#### TEXT TO READ

------------------------------------------------

I am going to start by giving some common explanations to understand how a GAN works. Then we will see the code in parts and explain it. Finally, we will have the complete code of the GAN.

Those of you who have already read the first article and do not want to go over how a GAN works again, can go directly to the section: What else will we see?

The code is available at Google Colab & Kaggle:

GAN Tutorial 2. Generating color images

Explore and run machine learning code with Kaggle Notebooks U+007C Using data from No attached data sources

www.kaggle.com

Google Colaboratory

Edit description

colab.research.google.com

You have all the Notebooks in the GAN Series in a repository in gitHub under a MIT License. Feel free to clone it, and don’t forget to watch or star it if you want to receive the updates and new notebooks.

GitHub — peremartra/GANs: GAN tutorials using TensorFlow, Keras & Python

GAN tutorials using TensorFlow, Keras & Python. Contribute to peremartra/GANs development by creating an account on…

github.com

A brief overview of how a GAN works.

A GAN is a neural network, usually used to generate images, composed of two networks: a Generator and a Discriminator.

------------------------------------------------

#### SHORT TASK 1
In the GAN tutorial, rewrite the part that opens with the words containing "You have all" and closes with "and a Discriminator.", swapping "repository" for "project".
#### SHORT TASK 2
Express each nonblank line of the records as a row of a Markdown table with two columns: Row, holding the row number, and Line, holding the line.

------------------------------------------------

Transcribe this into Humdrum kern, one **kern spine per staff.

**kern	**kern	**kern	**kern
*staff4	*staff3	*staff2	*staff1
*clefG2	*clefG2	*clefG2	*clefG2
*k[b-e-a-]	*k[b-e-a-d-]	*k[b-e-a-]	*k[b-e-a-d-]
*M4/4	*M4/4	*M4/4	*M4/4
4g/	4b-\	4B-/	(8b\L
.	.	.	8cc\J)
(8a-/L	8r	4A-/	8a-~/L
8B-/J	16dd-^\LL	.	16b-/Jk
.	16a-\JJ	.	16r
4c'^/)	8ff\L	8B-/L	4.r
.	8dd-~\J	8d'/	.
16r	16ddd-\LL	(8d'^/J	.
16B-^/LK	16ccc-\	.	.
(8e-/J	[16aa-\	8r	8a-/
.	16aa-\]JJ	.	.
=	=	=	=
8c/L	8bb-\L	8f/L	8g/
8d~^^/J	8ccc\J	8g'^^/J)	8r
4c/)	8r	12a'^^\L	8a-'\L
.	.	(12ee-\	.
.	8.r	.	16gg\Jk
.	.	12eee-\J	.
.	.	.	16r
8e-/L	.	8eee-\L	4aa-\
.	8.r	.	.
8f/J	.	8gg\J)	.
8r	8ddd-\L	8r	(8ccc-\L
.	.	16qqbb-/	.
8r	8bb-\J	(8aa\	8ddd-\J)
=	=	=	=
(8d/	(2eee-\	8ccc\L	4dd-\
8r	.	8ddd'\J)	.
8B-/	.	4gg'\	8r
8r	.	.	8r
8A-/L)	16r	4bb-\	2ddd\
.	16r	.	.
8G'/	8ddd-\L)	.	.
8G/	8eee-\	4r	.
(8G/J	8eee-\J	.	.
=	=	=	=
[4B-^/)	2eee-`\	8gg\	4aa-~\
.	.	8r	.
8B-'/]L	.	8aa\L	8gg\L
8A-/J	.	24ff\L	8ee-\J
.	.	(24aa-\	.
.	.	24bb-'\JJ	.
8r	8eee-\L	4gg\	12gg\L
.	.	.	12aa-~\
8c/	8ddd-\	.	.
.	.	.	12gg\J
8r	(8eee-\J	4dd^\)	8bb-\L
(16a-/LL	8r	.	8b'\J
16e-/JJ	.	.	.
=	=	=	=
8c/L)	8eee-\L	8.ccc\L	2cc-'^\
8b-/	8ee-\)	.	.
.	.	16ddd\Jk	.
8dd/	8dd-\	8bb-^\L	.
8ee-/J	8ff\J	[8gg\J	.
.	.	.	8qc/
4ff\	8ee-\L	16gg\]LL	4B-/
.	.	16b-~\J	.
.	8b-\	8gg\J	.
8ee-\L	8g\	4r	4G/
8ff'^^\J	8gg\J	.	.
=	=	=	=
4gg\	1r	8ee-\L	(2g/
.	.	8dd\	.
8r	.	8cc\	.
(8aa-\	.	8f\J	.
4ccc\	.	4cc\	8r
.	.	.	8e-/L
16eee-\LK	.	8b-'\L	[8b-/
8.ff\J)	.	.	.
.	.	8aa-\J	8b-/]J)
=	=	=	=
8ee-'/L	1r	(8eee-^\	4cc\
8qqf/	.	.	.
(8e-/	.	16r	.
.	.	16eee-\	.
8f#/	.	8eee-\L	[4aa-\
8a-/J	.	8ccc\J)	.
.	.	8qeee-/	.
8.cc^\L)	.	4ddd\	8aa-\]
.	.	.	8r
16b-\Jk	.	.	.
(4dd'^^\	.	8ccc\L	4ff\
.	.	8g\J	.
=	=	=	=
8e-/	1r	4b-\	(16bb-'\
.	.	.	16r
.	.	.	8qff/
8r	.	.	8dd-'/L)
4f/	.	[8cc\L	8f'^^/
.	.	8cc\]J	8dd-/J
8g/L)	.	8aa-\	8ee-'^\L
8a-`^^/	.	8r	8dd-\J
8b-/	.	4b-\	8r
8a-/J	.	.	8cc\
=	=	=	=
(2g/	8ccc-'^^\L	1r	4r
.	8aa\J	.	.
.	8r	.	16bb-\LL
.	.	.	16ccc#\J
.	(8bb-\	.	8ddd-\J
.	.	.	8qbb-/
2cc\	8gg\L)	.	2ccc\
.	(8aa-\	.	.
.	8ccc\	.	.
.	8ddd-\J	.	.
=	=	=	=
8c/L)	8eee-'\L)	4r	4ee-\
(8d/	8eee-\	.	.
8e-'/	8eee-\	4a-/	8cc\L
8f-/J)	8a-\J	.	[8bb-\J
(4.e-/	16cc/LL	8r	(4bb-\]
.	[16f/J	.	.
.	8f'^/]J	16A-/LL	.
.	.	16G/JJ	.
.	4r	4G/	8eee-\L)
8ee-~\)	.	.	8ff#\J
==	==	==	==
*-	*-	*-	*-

------------------------------------------------

#### EXERCISE OUTPUT 1
You have all the Notebooks in the GAN Series in a project in gitHub under a MIT License. Feel free to clone it, and don’t forget to watch or star it if you want to receive the updates and new notebooks.

GitHub — peremartra/GANs: GAN tutorials using TensorFlow, Keras & Python

GAN tutorials using TensorFlow, Keras & Python. Contribute to peremartra/GANs development by creating an account on…

github.com

A brief overview of how a GAN works.

A GAN is a neural network, usually used to generate images, composed of two networks: a Generator and a Discriminator.

#### EXERCISE OUTPUT 2
| Row | Line |
|---|---|
| 1 | Transcribe this into Humdrum kern, one **kern spine per staff. |
| 2 | **kern	**kern	**kern	**kern |
| 3 | *staff4	*staff3	*staff2	*staff1 |
| 4 | *clefG2	*clefG2	*clefG2	*clefG2 |
| 5 | *k[b-e-a-]	*k[b-e-a-d-]	*k[b-e-a-]	*k[b-e-a-d-] |
| 6 | *M4/4	*M4/4	*M4/4	*M4/4 |
| 7 | 4g/	4b-\	4B-/	(8b\L |
| 8 | .	.	.	8cc\J) |
| 9 | (8a-/L	8r	4A-/	8a-~/L |
| 10 | 8B-/J	16dd-^\LL	.	16b-/Jk |
| 11 | .	16a-\JJ	.	16r |
| 12 | 4c'^/)	8ff\L	8B-/L	4.r |
| 13 | .	8dd-~\J	8d'/	. |
| 14 | 16r	16ddd-\LL	(8d'^/J	. |
| 15 | 16B-^/LK	16ccc-\	.	. |
| 16 | (8e-/J	[16aa-\	8r	8a-/ |
| 17 | .	16aa-\]JJ	.	. |
| 18 | =	=	=	= |
| 19 | 8c/L	8bb-\L	8f/L	8g/ |
| 20 | 8d~^^/J	8ccc\J	8g'^^/J)	8r |
| 21 | 4c/)	8r	12a'^^\L	8a-'\L |
| 22 | .	.	(12ee-\	. |
| 23 | .	8.r	.	16gg\Jk |
| 24 | .	.	12eee-\J	. |
| 25 | .	.	.	16r |
| 26 | 8e-/L	.	8eee-\L	4aa-\ |
| 27 | .	8.r	.	. |
| 28 | 8f/J	.	8gg\J)	. |
| 29 | 8r	8ddd-\L	8r	(8ccc-\L |
| 30 | .	.	16qqbb-/	. |
| 31 | 8r	8bb-\J	(8aa\	8ddd-\J) |
| 32 | =	=	=	= |
| 33 | (8d/	(2eee-\	8ccc\L	4dd-\ |
| 34 | 8r	.	8ddd'\J)	. |
| 35 | 8B-/	.	4gg'\	8r |
| 36 | 8r	.	.	8r |
| 37 | 8A-/L)	16r	4bb-\	2ddd\ |
| 38 | .	16r	.	. |
| 39 | 8G'/	8ddd-\L)	.	. |
| 40 | 8G/	8eee-\	4r	. |
| 41 | (8G/J	8eee-\J	.	. |
| 42 | =	=	=	= |
| 43 | [4B-^/)	2eee-`\	8gg\	4aa-~\ |
| 44 | .	.	8r	. |
| 45 | 8B-'/]L	.	8aa\L	8gg\L |
| 46 | 8A-/J	.	24ff\L	8ee-\J |
| 47 | .	.	(24aa-\	. |
| 48 | .	.	24bb-'\JJ	. |
| 49 | 8r	8eee-\L	4gg\	12gg\L |
| 50 | .	.	.	12aa-~\ |
| 51 | 8c/	8ddd-\	.	. |
| 52 | .	.	.	12gg\J |
| 53 | 8r	(8eee-\J	4dd^\)	8bb-\L |
| 54 | (16a-/LL	8r	.	8b'\J |
| 55 | 16e-/JJ	.	.	. |
| 56 | =	=	=	= |
| 57 | 8c/L)	8eee-\L	8.ccc\L	2cc-'^\ |
| 58 | 8b-/	8ee-\)	.	. |
| 59 | .	.	16ddd\Jk	. |
| 60 | 8dd/	8dd-\	8bb-^\L	. |
| 61 | 8ee-/J	8ff\J	[8gg\J	. |
| 62 | .	.	.	8qc/ |
| 63 | 4ff\	8ee-\L	16gg\]LL	4B-/ |
| 64 | .	.	16b-~\J	. |
| 65 | .	8b-\	8gg\J	. |
| 66 | 8ee-\L	8g\	4r	4G/ |
| 67 | 8ff'^^\J	8gg\J	.	. |
| 68 | =	=	=	= |
| 69 | 4gg\	1r	8ee-\L	(2g/ |
| 70 | .	.	8dd\	. |
| 71 | 8r	.	8cc\	. |
| 72 | (8aa-\	.	8f\J	. |
| 73 | 4ccc\	.	4cc\	8r |
| 74 | .	.	.	8e-/L |
| 75 | 16eee-\LK	.	8b-'\L	[8b-/ |
| 76 | 8.ff\J)	.	.	. |
| 77 | .	.	8aa-\J	8b-/]J) |
| 78 | =	=	=	= |
| 79 | 8ee-'/L	1r	(8eee-^\	4cc\ |
| 80 | 8qqf/	.	.	. |
| 81 | (8e-/	.	16r	. |
| 82 | .	.	16eee-\	. |
| 83 | 8f#/	.	8eee-\L	[4aa-\ |
| 84 | 8a-/J	.	8ccc\J)	. |
| 85 | .	.	8qeee-/	. |
| 86 | 8.cc^\L)	.	4ddd\	8aa-\] |
| 87 | .	.	.	8r |
| 88 | 16b-\Jk	.	.	. |
| 89 | (4dd'^^\	.	8ccc\L	4ff\ |
| 90 | .	.	8g\J	. |
| 91 | =	=	=	= |
| 92 | 8e-/	1r	4b-\	(16bb-'\ |
| 93 | .	.	.	16r |
| 94 | .	.	.	8qff/ |
| 95 | 8r	.	.	8dd-'/L) |
| 96 | 4f/	.	[8cc\L	8f'^^/ |
| 97 | .	.	8cc\]J	8dd-/J |
| 98 | 8g/L)	.	8aa-\	8ee-'^\L |
| 99 | 8a-`^^/	.	8r	8dd-\J |
| 100 | 8b-/	.	4b-\	8r |
| 101 | 8a-/J	.	.	8cc\ |
| 102 | =	=	=	= |
| 103 | (2g/	8ccc-'^^\L	1r	4r |
| 104 | .	8aa\J	.	. |
| 105 | .	8r	.	16bb-\LL |
| 106 | .	.	.	16ccc#\J |
| 107 | .	(8bb-\	.	8ddd-\J |
| 108 | .	.	.	8qbb-/ |
| 109 | 2cc\	8gg\L)	.	2ccc\ |
| 110 | .	(8aa-\	.	. |
| 111 | .	8ccc\	.	. |
| 112 | .	8ddd-\J	.	. |
| 113 | =	=	=	= |
| 114 | 8c/L)	8eee-'\L)	4r	4ee-\ |
| 115 | (8d/	8eee-\	.	. |
| 116 | 8e-'/	8eee-\	4a-/	8cc\L |
| 117 | 8f-/J)	8a-\J	.	[8bb-\J |
| 118 | (4.e-/	16cc/LL	8r	(4bb-\] |
| 119 | .	[16f/J	.	. |
| 120 | .	8f'^/]J	16A-/LL	. |
| 121 | .	.	16G/JJ	. |
| 122 | .	4r	4G/	8eee-\L) |
| 123 | 8ee-~\)	.	.	8ff#\J |
| 124 | ==	==	==	== |
| 125 | *-	*-	*-	*- |